C'est un fait de dire que l'adolescence est une période compliquée, structurante et destructurante au point que certains n'en réchappent pas. Je fais partie de ceux qui en sont sortis plus forts parce que les tourments avec lesquels j'ai ferraillé ne m'ont pas tué. Ils auraient pu plusieurs fois, j'ai tutoyé la ligne rouge à plusieurs reprises et certaines fréquentations auraient pu me faire arpenter des chemins moins favorables mais j'ai su utiliser ces sacs et ressacs de la vie pour construire un homme aux multiples fêlures, l'homme que je suis aujourd'hui qui est pourtant assez solide et qui sait être une machine de guerre. Cette période adolescente où j'ai beaucoup cherché, où j'ai énormément joué [y compris avec les gens, et souvent les gens plus faibles], où j'ai failli basculer dans les ténèbres, où j'ai pleuré de rire, où j'ai séduit, où j'ai été fort, où je me suis écroulé, où j'ai aimé sans avoir le sentiment du retour, où j'ai été sauvage y compris avec moi-même [surtout quand je me suis juré de me détruire], où j'ai entendu les choses les plus blessantes que j'ai pu entendre de ma vie, où je me suis construit ... je l'aime cette partie de ma vie. Je regrette peut-être certaines choses mais pas tant que cela, même ce qui n'est pas honorable. J'ai surtout le sentiment de l'avoir vécue cette construction de soi, d'avoir touché du doigt tout ce vers quoi je ne retournerai pas. Ces fragrances mériteraient que je les couche sur le papier [ou avec ma voix] à l'instar du fait qu'elles m'ont couché plusieurs fois.
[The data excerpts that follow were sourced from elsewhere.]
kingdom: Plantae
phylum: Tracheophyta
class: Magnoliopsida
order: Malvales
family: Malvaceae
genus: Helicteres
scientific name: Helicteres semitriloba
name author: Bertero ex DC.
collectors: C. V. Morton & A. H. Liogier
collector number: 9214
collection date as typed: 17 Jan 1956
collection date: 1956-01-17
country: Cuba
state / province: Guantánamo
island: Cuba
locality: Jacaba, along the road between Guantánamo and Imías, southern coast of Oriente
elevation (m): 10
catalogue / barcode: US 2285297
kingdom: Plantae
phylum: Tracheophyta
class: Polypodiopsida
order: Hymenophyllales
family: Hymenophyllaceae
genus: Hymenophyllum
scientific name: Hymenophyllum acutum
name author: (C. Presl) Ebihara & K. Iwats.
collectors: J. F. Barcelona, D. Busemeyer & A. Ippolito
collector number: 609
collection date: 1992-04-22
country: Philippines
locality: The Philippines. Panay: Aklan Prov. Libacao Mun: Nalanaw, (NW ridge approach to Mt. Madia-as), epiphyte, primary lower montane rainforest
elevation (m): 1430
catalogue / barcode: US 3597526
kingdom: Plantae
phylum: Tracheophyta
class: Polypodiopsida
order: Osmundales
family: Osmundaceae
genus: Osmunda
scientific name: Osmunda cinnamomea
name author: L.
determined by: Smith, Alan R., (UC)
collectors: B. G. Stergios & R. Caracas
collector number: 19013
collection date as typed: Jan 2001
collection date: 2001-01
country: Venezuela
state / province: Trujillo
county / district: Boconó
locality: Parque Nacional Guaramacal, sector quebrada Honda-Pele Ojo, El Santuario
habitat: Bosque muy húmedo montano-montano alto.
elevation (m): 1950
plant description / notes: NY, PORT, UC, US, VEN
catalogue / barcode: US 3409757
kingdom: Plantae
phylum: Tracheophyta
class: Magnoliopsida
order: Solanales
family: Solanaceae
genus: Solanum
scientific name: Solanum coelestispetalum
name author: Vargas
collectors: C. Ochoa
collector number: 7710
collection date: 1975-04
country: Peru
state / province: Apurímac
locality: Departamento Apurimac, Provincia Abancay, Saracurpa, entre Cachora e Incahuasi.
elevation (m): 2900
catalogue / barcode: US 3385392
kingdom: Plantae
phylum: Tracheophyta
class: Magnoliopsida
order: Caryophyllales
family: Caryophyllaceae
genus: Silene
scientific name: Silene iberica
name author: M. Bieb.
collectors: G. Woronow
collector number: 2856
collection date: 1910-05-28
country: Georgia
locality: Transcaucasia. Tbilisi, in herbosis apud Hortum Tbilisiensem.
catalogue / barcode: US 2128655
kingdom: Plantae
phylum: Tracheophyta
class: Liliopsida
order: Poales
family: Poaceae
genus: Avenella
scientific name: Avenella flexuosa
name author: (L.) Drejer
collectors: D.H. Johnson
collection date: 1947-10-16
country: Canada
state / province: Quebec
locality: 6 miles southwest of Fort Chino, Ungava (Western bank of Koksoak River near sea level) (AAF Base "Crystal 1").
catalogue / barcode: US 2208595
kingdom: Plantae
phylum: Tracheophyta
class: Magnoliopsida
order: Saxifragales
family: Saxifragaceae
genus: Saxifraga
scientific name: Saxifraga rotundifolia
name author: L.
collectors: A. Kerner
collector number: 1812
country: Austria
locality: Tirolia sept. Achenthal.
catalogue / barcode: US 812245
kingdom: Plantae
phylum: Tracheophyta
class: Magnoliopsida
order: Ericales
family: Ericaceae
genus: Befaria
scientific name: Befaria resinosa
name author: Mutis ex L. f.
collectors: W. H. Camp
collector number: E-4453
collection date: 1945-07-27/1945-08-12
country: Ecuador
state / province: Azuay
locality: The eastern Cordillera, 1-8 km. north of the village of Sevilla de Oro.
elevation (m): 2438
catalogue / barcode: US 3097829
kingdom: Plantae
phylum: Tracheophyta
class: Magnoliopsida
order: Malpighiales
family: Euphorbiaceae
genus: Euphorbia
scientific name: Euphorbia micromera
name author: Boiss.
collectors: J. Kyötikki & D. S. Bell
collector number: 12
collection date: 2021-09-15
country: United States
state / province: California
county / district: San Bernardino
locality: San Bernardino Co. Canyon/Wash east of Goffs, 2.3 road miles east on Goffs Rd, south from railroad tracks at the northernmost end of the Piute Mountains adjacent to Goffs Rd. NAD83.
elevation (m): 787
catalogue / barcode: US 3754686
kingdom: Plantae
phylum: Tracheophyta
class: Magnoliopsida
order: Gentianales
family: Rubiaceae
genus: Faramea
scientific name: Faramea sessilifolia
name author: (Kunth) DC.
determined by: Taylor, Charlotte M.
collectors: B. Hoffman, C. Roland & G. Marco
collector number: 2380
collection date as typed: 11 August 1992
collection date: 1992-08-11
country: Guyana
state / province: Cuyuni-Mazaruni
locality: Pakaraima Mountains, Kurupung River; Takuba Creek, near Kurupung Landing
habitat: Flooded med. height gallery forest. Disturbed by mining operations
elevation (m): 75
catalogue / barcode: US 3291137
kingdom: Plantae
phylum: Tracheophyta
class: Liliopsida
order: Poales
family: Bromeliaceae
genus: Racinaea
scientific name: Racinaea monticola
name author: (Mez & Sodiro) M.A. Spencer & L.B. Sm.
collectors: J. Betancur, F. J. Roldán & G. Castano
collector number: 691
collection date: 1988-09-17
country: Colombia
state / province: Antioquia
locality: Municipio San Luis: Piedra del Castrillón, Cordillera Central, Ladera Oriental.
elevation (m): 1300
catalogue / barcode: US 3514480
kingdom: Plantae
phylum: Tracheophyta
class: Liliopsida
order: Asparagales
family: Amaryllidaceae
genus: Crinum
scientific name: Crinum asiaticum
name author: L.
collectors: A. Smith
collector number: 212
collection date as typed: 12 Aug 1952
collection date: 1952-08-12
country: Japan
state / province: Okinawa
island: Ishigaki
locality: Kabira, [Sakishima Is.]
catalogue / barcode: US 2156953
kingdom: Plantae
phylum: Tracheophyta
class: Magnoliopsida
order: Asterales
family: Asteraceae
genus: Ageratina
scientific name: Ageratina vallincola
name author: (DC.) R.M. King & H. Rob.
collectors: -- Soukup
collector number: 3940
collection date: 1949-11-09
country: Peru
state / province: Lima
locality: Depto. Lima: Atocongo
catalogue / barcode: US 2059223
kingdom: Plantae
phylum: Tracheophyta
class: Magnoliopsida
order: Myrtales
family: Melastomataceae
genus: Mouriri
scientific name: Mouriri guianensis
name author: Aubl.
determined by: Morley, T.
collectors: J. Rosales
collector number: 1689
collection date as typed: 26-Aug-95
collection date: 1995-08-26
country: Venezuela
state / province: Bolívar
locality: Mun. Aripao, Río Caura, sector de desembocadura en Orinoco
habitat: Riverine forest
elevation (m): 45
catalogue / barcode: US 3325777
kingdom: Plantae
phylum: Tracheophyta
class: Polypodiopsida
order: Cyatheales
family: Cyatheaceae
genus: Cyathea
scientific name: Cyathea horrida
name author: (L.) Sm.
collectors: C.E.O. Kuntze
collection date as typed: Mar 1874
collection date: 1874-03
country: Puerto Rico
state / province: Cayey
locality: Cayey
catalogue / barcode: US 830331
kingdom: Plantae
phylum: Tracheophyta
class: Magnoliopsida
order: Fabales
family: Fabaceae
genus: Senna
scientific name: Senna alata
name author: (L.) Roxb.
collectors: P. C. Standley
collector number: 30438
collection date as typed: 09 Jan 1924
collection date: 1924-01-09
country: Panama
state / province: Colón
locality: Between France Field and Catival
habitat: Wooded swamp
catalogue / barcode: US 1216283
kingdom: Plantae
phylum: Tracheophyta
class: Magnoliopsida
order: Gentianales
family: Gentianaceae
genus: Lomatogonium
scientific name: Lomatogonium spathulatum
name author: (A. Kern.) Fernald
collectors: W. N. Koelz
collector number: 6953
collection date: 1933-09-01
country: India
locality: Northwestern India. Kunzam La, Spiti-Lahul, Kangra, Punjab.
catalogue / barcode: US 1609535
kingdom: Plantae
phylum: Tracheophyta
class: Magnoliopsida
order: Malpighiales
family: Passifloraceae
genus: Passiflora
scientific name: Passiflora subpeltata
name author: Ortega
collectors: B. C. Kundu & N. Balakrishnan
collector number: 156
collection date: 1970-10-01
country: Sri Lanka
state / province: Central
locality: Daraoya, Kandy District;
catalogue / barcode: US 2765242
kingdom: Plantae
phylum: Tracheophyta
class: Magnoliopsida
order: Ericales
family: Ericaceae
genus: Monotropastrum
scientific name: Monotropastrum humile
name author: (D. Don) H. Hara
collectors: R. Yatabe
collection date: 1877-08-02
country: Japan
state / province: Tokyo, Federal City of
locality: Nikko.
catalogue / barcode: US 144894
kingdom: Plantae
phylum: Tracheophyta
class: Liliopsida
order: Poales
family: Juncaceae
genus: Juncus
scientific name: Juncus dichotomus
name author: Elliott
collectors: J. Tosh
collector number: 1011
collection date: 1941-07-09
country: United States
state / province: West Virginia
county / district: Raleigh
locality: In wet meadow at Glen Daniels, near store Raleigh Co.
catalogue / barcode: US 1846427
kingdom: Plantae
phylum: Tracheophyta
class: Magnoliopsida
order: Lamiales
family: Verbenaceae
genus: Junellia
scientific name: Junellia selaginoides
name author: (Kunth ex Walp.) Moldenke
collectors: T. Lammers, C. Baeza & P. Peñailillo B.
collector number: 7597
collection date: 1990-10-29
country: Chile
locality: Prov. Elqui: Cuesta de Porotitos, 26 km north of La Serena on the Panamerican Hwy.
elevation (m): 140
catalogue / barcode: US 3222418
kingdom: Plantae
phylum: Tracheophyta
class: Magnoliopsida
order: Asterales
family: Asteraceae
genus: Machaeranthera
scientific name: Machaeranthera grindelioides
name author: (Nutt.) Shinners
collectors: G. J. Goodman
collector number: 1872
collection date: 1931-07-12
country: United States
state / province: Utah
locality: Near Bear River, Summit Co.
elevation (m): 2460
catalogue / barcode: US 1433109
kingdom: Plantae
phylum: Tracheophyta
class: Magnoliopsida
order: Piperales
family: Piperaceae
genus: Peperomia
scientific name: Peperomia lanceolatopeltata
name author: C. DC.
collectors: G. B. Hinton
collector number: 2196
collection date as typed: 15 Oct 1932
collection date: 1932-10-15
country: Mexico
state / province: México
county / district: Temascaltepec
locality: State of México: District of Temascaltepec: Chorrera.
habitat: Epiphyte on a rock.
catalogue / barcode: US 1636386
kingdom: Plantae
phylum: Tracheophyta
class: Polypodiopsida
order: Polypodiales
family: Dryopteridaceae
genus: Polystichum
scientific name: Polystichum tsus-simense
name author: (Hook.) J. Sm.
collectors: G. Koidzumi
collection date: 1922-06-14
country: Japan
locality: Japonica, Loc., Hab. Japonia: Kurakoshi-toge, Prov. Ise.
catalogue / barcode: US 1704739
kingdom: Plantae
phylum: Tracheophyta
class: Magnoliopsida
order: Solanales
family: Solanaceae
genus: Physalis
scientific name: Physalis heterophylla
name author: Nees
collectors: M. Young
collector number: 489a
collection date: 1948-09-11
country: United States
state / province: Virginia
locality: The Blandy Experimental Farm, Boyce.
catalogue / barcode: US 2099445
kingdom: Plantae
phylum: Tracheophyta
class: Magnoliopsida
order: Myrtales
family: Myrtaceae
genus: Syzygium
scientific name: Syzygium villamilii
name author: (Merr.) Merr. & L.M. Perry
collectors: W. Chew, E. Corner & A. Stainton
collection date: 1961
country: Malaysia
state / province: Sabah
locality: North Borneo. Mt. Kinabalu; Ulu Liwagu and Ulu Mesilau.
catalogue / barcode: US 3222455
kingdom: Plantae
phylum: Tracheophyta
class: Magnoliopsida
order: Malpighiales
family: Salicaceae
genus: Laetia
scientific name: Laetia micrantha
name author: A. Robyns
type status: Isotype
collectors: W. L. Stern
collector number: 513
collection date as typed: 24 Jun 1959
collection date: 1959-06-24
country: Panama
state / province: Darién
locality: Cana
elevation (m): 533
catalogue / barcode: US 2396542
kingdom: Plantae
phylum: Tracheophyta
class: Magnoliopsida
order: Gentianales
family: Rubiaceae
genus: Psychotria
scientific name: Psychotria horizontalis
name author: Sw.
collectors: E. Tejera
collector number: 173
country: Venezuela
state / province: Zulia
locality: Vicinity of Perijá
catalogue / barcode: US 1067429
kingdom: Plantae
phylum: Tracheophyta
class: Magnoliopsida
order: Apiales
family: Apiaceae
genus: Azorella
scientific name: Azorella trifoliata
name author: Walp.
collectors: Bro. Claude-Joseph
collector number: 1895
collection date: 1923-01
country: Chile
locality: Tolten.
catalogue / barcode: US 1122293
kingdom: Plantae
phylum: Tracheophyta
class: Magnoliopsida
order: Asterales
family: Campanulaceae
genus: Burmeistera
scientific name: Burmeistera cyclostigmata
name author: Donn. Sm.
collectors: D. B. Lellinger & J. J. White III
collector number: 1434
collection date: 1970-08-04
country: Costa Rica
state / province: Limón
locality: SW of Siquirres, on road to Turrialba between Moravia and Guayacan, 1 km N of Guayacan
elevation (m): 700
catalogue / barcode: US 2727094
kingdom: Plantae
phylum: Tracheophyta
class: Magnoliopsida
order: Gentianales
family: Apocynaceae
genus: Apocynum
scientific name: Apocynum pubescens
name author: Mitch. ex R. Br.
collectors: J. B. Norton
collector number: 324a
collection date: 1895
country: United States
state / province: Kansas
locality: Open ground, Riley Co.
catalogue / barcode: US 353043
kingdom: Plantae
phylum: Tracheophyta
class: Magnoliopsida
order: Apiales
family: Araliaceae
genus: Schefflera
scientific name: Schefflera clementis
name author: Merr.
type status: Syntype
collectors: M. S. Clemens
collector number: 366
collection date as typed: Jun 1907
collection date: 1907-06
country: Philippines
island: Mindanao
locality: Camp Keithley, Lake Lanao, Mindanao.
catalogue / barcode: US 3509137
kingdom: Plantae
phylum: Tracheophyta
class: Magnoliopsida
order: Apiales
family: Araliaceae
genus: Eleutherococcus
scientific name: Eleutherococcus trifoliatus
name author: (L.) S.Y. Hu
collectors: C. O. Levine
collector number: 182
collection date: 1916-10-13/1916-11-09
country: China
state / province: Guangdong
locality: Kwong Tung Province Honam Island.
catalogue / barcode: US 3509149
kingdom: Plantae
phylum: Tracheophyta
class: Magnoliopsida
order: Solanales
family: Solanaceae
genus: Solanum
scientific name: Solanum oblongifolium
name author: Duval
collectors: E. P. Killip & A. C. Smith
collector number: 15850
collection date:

Ce matin, je m'en suis enivré en me rappelant celles et ceux qui ont fait partie de ces instants, de ces troubles, de ces vertiges, de ces tâtonnements, de ces échanges, de ces ruades, de ces apprentissages, de ces déchirures, de ces fractures, de ces jouissances, de ces orgasmes, de ces contemplations, bref de ces ... euphories.